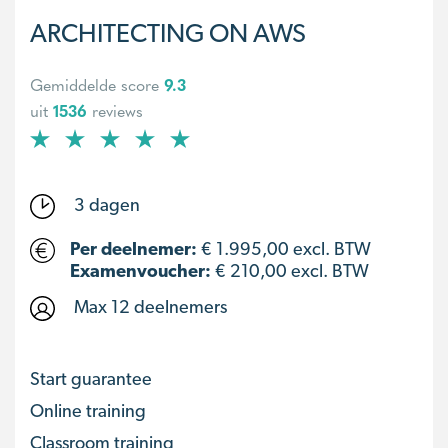
ARCHITECTING ON AWS
Gemiddelde score
9.3
uit
1536
reviews
3 dagen
Per deelnemer:
€
1.995,00
excl. BTW
Examenvoucher:
€ 210,00 excl. BTW
Max 12 deelnemers
Start guarantee
Online training
Classroom training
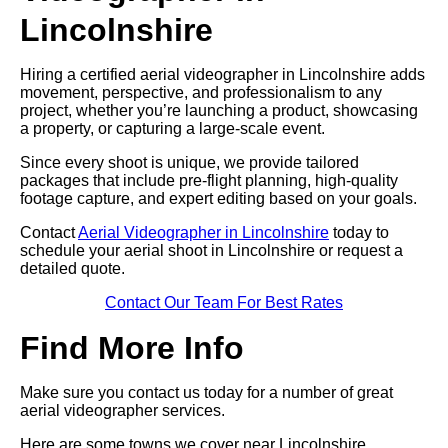
Lincolnshire
Hiring a certified aerial videographer in Lincolnshire adds
movement, perspective, and professionalism to any
project, whether you’re launching a product, showcasing
a property, or capturing a large-scale event.
Since every shoot is unique, we provide tailored
packages that include pre-flight planning, high-quality
footage capture, and expert editing based on your goals.
Contact
Aerial Videographer in Lincolnshire
today to
schedule your aerial shoot in Lincolnshire or request a
detailed quote.
Contact Our Team For Best Rates
Find More Info
Make sure you contact us today for a number of great
aerial videographer services.
Here are some towns we cover near Lincolnshire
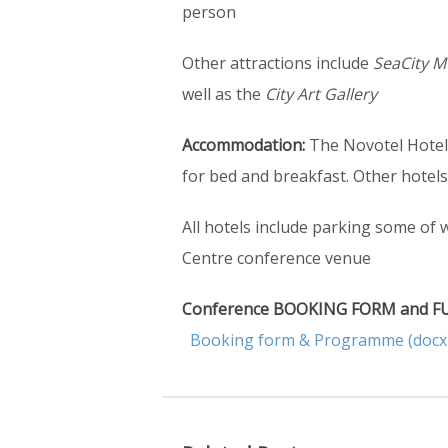
person
Other attractions include
SeaCity M
well as the
City Art Gallery
Accommodation:
The Novotel Hotel,
for bed and breakfast. Other hotel
All hotels include parking some of 
Centre conference venue
Conference BOOKING FORM and FUL
Booking form & Programme (docx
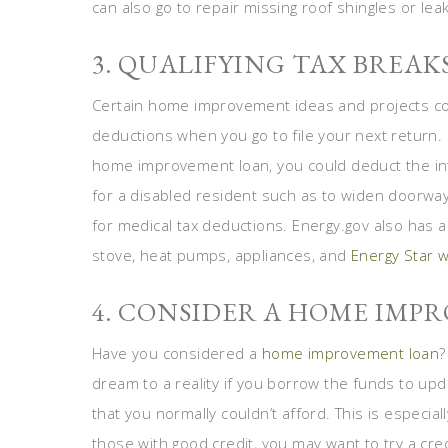
can also go to repair missing roof shingles or le
3. QUALIFYING TAX BREAK
Certain home improvement ideas and projects could
deductions when you go to file your next return. I
home improvement loan, you could deduct the in
for a disabled resident such as to widen doorway
for medical tax deductions. Energy.gov also has a 
stove, heat pumps, appliances, and
Energy Star 
4. CONSIDER A HOME IMP
Have you considered a
home improvement loan
?
dream to a reality if you borrow the funds to u
that you normally couldn’t afford. This is especiall
those with good credit, you may want to try a cre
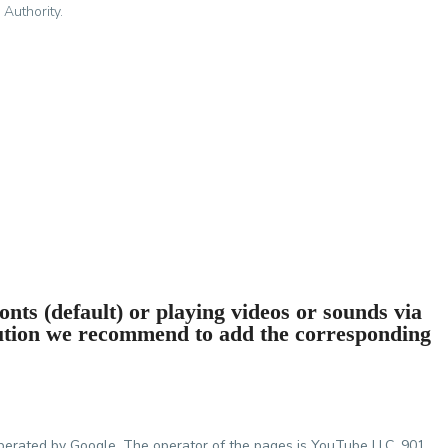
 Authority.
nts (default) or playing videos or sounds via
ution we recommend to add the corresponding
perated by Google. The operator of the pages is YouTube LLC, 901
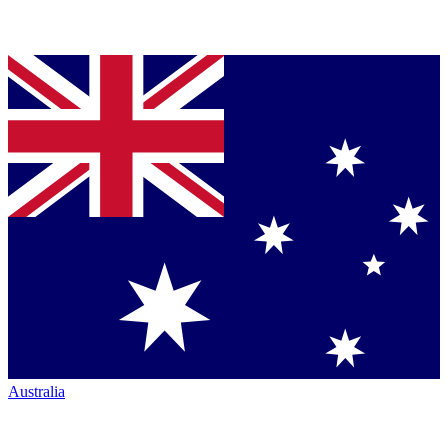
Australia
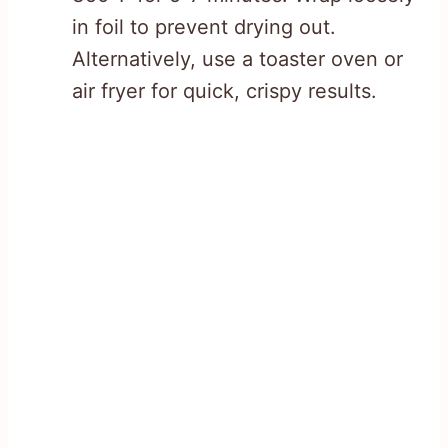
in foil to prevent drying out.
Alternatively, use a toaster oven or
air fryer for quick, crispy results.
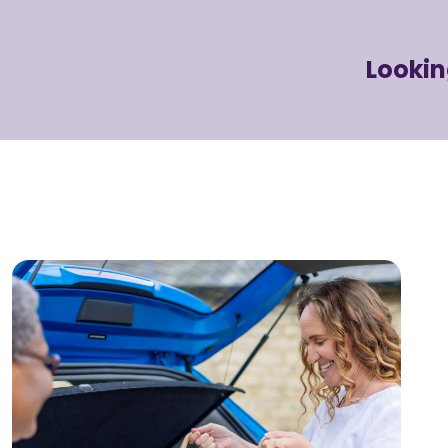
Lookin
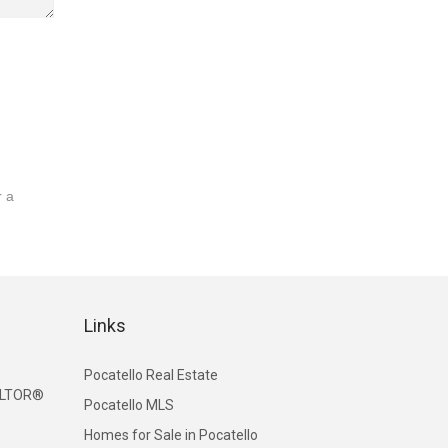
r a
Links
Pocatello Real Estate
EALTOR®
Pocatello MLS
Homes for Sale in Pocatello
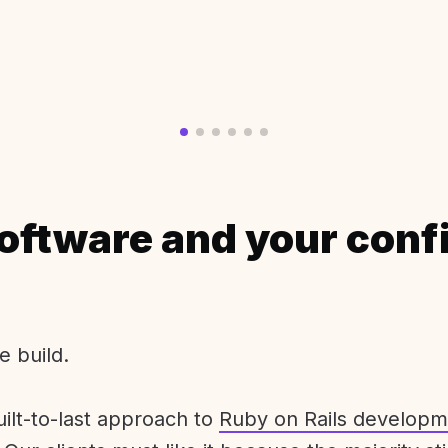
oftware and your conf
e build.
uilt-to-last approach to
Ruby on Rails developm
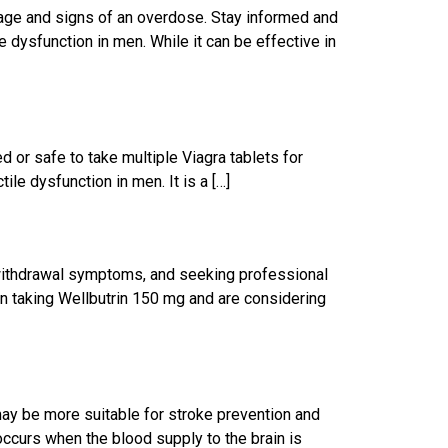
age and signs of an overdose. Stay informed and
 dysfunction in men. While it can be effective in
d or safe to take multiple Viagra tablets for
le dysfunction in men. It is a […]
 withdrawal symptoms, and seeking professional
en taking Wellbutrin 150 mg and are considering
may be more suitable for stroke prevention and
occurs when the blood supply to the brain is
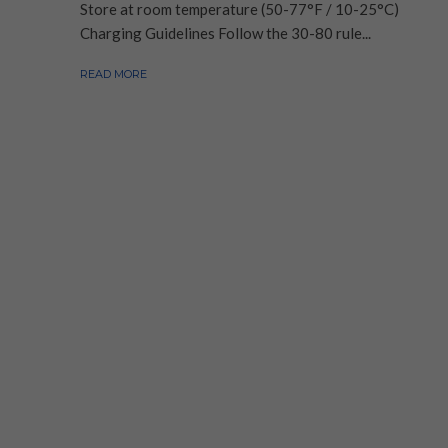
Store at room temperature (50-77°F / 10-25°C)
Charging Guidelines Follow the 30-80 rule...
READ MORE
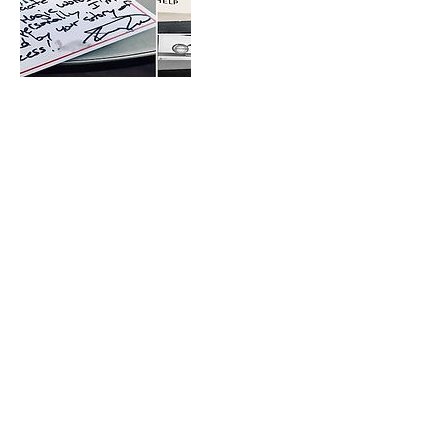
Contact Details
connect@minianca.com
2310 3rd Street, Santa Monica, CA, USA
connect@minianca.com
Santa Monica, CA, USA.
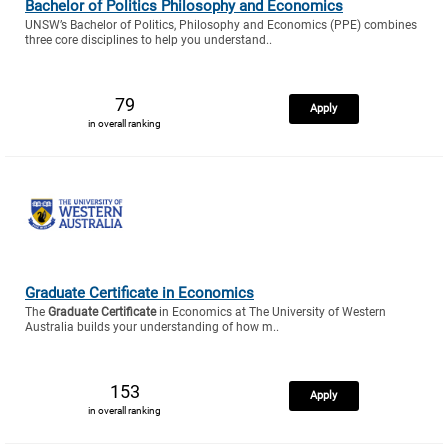
Bachelor of Politics Philosophy and Economics
UNSW’s Bachelor of Politics, Philosophy and Economics (PPE) combines
three core disciplines to help you understand..
79
Apply
in overall ranking
Graduate Certificate in Economics
The
Graduate Certificate
in Economics at The University of Western
Australia builds your understanding of how m..
153
Apply
in overall ranking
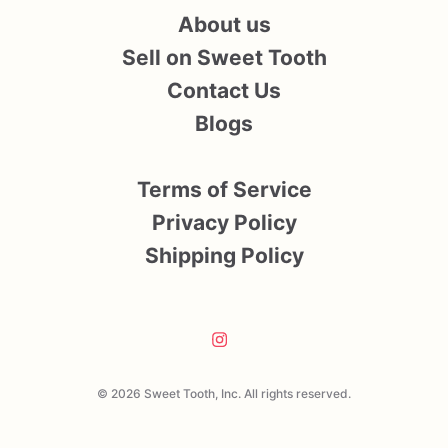
About us
Sell on Sweet Tooth
Contact Us
Blogs
Terms of Service
Privacy Policy
Shipping Policy
© 2026 Sweet Tooth, Inc. All rights reserved.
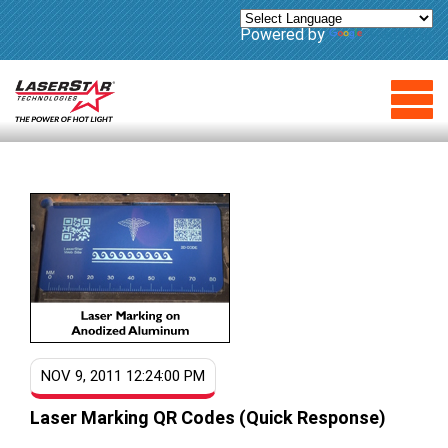
Powered by
Translate
NOV 9, 2011 12:24:00 PM
Laser Marking QR Codes (Quick Response)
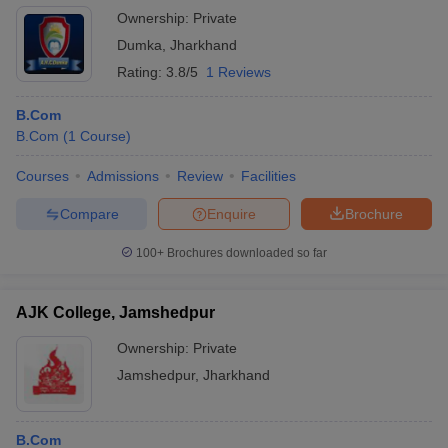
Ownership:
Private
Dumka
,
Jharkhand
Rating:
3.8/5
1 Reviews
B.Com
B.Com
(
1
Course
)
Courses
Admissions
Review
Facilities
Compare
Enquire
Brochure
100+
Brochures downloaded so far
AJK College, Jamshedpur
Ownership:
Private
Jamshedpur
,
Jharkhand
B.Com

**Instruction**
Each line in the listing that contains "Certificate" should be returned.

**Result of the exercise**
Graduate Certificate in Economics
Graduate Certificate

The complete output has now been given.